I do publish both my writing and my work created in such times. I find it more honest than anything else as it stems from this place of complete isolation towards one emotion, typically sadness or helplessness even. There is a fragility to the words and colors chosen. However, I feel the need to pick myself up and don’t find imbalance a way to create with longevity. Having a healthy frame of mind is really important for me to be able to create for an entire day and to also have the headspace to do things, like chores, for example. To me, an imbalance for too long paralyzes the logical mind. It might make me a better artist or photographer but probably not the best daughter, friend or room-mate.

You just said that having a healthy frame of mind is really important to you. Could you share with us about how you approach emotional wellness? 

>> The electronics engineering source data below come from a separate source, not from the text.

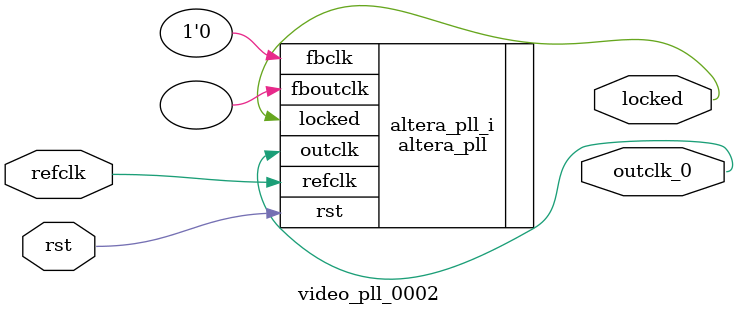
<source format=v>
`timescale 1ns/10ps
module  video_pll_0002(

	// interface 'refclk'
	input wire refclk,

	// interface 'reset'
	input wire rst,

	// interface 'outclk0'
	output wire outclk_0,

	// interface 'locked'
	output wire locked
);

	altera_pll #(
		.fractional_vco_multiplier("false"),
		.reference_clock_frequency("50.0 MHz"),
		.operation_mode("direct"),
		.number_of_clocks(1),
		.output_clock_frequency0("25.125000 MHz"),
		.phase_shift0("0 ps"),
		.duty_cycle0(50),
		.output_clock_frequency1("0 MHz"),
		.phase_shift1("0 ps"),
		.duty_cycle1(50),
		.output_clock_frequency2("0 MHz"),
		.phase_shift2("0 ps"),
		.duty_cycle2(50),
		.output_clock_frequency3("0 MHz"),
		.phase_shift3("0 ps"),
		.duty_cycle3(50),
		.output_clock_frequency4("0 MHz"),
		.phase_shift4("0 ps"),
		.duty_cycle4(50),
		.output_clock_frequency5("0 MHz"),
		.phase_shift5("0 ps"),
		.duty_cycle5(50),
		.output_clock_frequency6("0 MHz"),
		.phase_shift6("0 ps"),
		.duty_cycle6(50),
		.output_clock_frequency7("0 MHz"),
		.phase_shift7("0 ps"),
		.duty_cycle7(50),
		.output_clock_frequency8("0 MHz"),
		.phase_shift8("0 ps"),
		.duty_cycle8(50),
		.output_clock_frequency9("0 MHz"),
		.phase_shift9("0 ps"),
		.duty_cycle9(50),
		.output_clock_frequency10("0 MHz"),
		.phase_shift10("0 ps"),
		.duty_cycle10(50),
		.output_clock_frequency11("0 MHz"),
		.phase_shift11("0 ps"),
		.duty_cycle11(50),
		.output_clock_frequency12("0 MHz"),
		.phase_shift12("0 ps"),
		.duty_cycle12(50),
		.output_clock_frequency13("0 MHz"),
		.phase_shift13("0 ps"),
		.duty_cycle13(50),
		.output_clock_frequency14("0 MHz"),
		.phase_shift14("0 ps"),
		.duty_cycle14(50),
		.output_clock_frequency15("0 MHz"),
		.phase_shift15("0 ps"),
		.duty_cycle15(50),
		.output_clock_frequency16("0 MHz"),
		.phase_shift16("0 ps"),
		.duty_cycle16(50),
		.output_clock_frequency17("0 MHz"),
		.phase_shift17("0 ps"),
		.duty_cycle17(50),
		.pll_type("General"),
		.pll_subtype("General")
	) altera_pll_i (
		.rst	(rst),
		.outclk	({outclk_0}),
		.locked	(locked),
		.fboutclk	( ),
		.fbclk	(1'b0),
		.refclk	(refclk)
	);
endmodule


</source>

I feel I practice mindfulness in most of my actions and try and see the positive side of any situation, in life and in my work. I am an optimist and very enthusiastic most days in a year. However, as artists we can be so self-critical, I for sure am. I always see scope to grow and improve. This attitude can be extremely motivating and help you reach for more but if it’s not in the right doses, it can pull you down. I struggled with self-doubt more when I didn’t have a clear idea of where I wanted my work to take me. Since I started creating images myself I feel focused and I feel like I am on the right trajectory. I also have the tendency to overwork myself and although it’s enjoyable no matter the hours, it can get physically exhausting and emotionally draining with constant deadlines. I feel I practice more self-care and take the time out to spend with loved ones and by myself. I wish to approach every situation with a calm frame of mind, I have improved a lot over time. Earlier, hinderances during a project, particularly the ones which weren’t in my control, would make me really anxious. I feel I tackle them better now. I feel my mind gets better with each day by practicing mindfulness.

Before I ask you the last question- since your work is more poetry than poetic, is there any particular poem or a short story that complements your being?  

Thank you, those are very kind words and I feel I have to do so much better to live up to these. Yes, many! I enjoy the lyrical writings of Ben Okri. Also the first chapter from Letters to a Young Poet by Rainer Maria Rilke.

With that, what would you suggest an aspiring artist?

To create as often as you can and to explore facets of your work as much as you can. Never stop learning, never feel like you know enough. Find something you love to do, create with all the love that you have for what you do and create for yourself first.